:: EXCERPTED PASSAGE ::

I have a Boxer and they are a handful.Mine is far too interested in anything that she sees whether it is a dog,horse,person or leaf.I took her to dog training classes for about six months but that was really a waste of time,she was more interested in the other dogs than listeneng to me.

I tries a normal colollar and a choke chain.Neither were any good because she would pull anspull.The only way that I have found that I can really control her is with an easy leader.This doesn`t always work as she has a small muzzle and can sometimes slip it but give it a go.It gives you full control.


----------



## TalulaTarantula (Jan 21, 2011)

We use use a choke chain on our current dog, because when we first got her she had a stupid little collar that had not only worn away her fur, it made her pulling on walks hell, so we put a choke on her and with that and the aid of a halti, her pulling is now non exsistance, we no how to correctly apply a choke chain and how to use it, she was not once dragged around or choked half to death with this. Now when walking her i can walk her with jus a choke, but as she never pulls its never pulled against her throat, as shes a escape artist its always kept on her more for ID reasons now.

All are puppies we've bred in the past had leather collars, and ive always found it so easy training a puppy with treats, toys and praise. I dont think pups need choke chains, if anyone knows how to be with dogs, how they think and how to train them they will know how quickly most pups will pick a trick up.

:::
:: GIVEN RECORDS ::

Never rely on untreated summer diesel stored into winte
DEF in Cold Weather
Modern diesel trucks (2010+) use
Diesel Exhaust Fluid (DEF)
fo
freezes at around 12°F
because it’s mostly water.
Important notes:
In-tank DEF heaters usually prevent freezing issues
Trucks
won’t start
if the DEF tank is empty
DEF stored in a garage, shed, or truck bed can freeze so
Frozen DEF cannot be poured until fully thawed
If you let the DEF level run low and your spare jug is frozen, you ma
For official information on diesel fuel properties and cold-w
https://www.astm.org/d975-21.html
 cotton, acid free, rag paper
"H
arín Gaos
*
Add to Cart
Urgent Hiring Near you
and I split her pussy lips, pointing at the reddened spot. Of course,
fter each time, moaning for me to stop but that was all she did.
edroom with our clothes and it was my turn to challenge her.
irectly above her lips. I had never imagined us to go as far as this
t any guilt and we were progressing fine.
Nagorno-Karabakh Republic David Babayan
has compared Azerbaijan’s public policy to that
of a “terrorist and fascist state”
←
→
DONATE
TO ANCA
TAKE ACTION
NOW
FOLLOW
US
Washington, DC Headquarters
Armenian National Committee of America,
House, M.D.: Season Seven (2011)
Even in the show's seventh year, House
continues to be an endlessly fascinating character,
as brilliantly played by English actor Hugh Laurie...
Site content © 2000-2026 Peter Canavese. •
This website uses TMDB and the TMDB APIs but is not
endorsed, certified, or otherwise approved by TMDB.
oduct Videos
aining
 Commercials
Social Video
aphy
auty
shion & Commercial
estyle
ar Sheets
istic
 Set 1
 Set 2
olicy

:::

▸ **JOB**
Carry on the forum thread about collars and leash pulling in dogs, beginning right after its final sentence.

▸ **RESPONSE FOR THIS EXERCISE**
I dont see a problem with choke chains if they are used correctly and not a solution to ridding a dog of a certain undesired behaviour, numerous times ive seen people dragging their dogs on these to the point they are choking, iv'e even seen these stupid chavs picking their poor staff pup up by the collar, i think there def needs to be instructions sold with them and maybe an age limit so these stupid kids cant buy them to abuse their dogs with.


----------



## Polly Pocket (Nov 20, 2011)

Would not touch a check chain with a barge pole. I dont think most people are generally aware of just how much damage one of these can inflict on a dog. Its better never to let a dog get into the habit of pulling than look for a 'quick fix cure'.


----------



## Postcard (Aug 29, 2010)

Polly Pocket said:


> Would not touch a check chain with a barge pole. I dont think most people are generally aware of just how much damage one of these can inflict on a dog. Its better never to let a dog get into the habit of pulling than look for a 'quick fix cure'.


Is that a lancashire heeler in your avatar? What a cutie!


----------



## JakeTheDragon (Dec 19, 2011)

Polly Pocket said:


> Would not touch a check chain with a barge pole. I dont think most people are generally aware of just how much damage one of these can inflict on a dog. Its better never to let a dog get into the habit of pulling than look for a 'quick fix cure'.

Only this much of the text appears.